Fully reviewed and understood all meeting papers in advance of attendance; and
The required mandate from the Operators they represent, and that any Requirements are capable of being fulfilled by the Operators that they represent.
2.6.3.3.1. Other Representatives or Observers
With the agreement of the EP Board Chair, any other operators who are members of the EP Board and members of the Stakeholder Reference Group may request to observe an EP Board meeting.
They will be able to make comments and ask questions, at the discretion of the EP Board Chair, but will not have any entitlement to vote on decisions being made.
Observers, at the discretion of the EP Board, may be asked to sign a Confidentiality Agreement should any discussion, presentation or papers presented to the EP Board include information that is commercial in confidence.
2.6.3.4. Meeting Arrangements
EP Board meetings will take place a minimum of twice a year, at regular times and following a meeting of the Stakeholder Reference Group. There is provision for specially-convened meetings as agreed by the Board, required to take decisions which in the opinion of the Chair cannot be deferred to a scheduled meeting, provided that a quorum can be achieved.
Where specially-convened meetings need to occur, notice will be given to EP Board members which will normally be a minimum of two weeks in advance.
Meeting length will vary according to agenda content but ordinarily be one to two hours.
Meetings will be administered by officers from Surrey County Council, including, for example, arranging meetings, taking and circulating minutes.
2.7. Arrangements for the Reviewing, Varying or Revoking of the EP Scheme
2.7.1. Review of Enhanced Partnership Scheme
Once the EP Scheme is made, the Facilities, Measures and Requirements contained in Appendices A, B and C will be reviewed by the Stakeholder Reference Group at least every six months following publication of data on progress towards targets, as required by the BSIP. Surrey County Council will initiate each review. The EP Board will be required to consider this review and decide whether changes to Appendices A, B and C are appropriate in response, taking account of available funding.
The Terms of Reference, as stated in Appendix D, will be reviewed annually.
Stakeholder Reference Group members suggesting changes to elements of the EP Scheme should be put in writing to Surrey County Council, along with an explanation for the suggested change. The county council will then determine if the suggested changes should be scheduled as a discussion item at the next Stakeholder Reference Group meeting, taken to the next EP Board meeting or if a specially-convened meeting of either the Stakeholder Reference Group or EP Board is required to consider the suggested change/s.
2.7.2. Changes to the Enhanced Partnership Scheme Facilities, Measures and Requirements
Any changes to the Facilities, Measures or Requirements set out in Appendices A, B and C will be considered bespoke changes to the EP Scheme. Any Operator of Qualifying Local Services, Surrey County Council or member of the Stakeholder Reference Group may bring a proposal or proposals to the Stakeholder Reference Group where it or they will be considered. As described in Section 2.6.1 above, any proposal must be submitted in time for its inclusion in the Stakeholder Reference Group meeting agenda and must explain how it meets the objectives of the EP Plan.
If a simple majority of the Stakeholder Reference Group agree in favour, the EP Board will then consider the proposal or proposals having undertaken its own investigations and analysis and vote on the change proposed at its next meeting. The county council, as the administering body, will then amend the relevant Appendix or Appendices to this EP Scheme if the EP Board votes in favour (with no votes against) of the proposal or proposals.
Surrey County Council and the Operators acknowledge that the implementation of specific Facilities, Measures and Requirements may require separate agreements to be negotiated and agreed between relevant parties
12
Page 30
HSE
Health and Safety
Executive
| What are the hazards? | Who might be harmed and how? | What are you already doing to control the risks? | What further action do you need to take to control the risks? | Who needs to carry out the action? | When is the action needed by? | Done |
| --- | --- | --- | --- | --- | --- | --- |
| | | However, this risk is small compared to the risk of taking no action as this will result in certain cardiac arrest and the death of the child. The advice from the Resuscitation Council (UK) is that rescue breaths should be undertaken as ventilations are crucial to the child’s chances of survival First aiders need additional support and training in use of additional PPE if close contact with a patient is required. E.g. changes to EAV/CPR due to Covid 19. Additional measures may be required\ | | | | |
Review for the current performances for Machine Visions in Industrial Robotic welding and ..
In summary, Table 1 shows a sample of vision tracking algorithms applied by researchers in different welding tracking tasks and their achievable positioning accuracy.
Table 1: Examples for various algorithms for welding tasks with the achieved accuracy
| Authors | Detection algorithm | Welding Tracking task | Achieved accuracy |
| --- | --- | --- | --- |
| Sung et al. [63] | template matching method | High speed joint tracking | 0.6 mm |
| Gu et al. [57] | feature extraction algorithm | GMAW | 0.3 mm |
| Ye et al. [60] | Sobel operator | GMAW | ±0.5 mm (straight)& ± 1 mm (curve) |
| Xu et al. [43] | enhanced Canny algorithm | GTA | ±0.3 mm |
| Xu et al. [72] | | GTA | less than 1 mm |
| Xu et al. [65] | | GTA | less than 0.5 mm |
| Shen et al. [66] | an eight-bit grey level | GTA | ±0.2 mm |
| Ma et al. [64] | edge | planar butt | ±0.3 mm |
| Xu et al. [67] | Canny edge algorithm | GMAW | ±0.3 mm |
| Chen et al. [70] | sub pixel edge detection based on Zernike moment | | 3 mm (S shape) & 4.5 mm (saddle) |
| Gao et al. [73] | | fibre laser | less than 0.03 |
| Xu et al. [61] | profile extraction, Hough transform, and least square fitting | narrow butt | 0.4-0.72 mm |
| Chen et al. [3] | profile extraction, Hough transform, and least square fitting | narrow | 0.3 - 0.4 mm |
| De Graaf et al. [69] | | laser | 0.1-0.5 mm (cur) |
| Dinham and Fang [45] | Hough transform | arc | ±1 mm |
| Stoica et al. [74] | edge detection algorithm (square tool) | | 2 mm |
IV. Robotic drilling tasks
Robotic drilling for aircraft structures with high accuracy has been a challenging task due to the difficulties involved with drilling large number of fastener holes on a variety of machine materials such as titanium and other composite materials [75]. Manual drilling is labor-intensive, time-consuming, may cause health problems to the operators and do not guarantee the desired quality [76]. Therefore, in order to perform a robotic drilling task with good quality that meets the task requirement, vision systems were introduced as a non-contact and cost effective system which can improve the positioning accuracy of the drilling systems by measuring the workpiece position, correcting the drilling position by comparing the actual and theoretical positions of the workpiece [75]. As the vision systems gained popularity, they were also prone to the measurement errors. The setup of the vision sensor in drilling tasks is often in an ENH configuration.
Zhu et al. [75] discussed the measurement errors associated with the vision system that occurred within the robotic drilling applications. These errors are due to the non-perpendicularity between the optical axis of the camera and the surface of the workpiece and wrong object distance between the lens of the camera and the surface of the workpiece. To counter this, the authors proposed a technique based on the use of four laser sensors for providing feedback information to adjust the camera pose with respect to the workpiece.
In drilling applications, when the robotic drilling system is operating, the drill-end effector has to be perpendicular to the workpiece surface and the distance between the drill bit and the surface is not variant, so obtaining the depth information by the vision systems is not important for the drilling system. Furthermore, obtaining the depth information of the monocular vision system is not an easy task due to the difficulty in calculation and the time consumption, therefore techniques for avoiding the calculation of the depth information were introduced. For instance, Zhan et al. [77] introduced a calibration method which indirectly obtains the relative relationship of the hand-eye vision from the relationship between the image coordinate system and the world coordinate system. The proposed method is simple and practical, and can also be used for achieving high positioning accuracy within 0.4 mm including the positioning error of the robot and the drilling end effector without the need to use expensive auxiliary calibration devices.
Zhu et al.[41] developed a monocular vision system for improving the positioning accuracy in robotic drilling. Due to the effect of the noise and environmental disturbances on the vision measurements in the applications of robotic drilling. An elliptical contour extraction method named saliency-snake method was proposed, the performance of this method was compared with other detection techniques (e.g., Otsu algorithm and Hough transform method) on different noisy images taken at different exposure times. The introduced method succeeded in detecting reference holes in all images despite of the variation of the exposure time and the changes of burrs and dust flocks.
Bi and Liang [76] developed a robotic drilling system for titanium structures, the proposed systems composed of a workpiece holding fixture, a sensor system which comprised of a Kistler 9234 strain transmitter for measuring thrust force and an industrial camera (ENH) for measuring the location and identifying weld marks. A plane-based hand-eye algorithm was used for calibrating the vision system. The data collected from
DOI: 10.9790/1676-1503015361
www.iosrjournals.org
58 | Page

##############################

When you repeat the lines, start with the first line of the material and end with the line that contains "2.6.3.4. Meeting Arrangements", keeping both and reproducing each exactly, with nothing added.

Fully reviewed and understood all meeting papers in advance of attendance; and
The required mandate from the Operators they represent, and that any Requirements are capable of being fulfilled by the Operators that they represent.
2.6.3.3.1. Other Representatives or Observers
With the agreement of the EP Board Chair, any other operators who are members of the EP Board and members of the Stakeholder Reference Group may request to observe an EP Board meeting.
They will be able to make comments and ask questions, at the discretion of the EP Board Chair, but will not have any entitlement to vote on decisions being made.
Observers, at the discretion of the EP Board, may be asked to sign a Confidentiality Agreement should any discussion, presentation or papers presented to the EP Board include information that is commercial in confidence.
2.6.3.4. Meeting Arrangements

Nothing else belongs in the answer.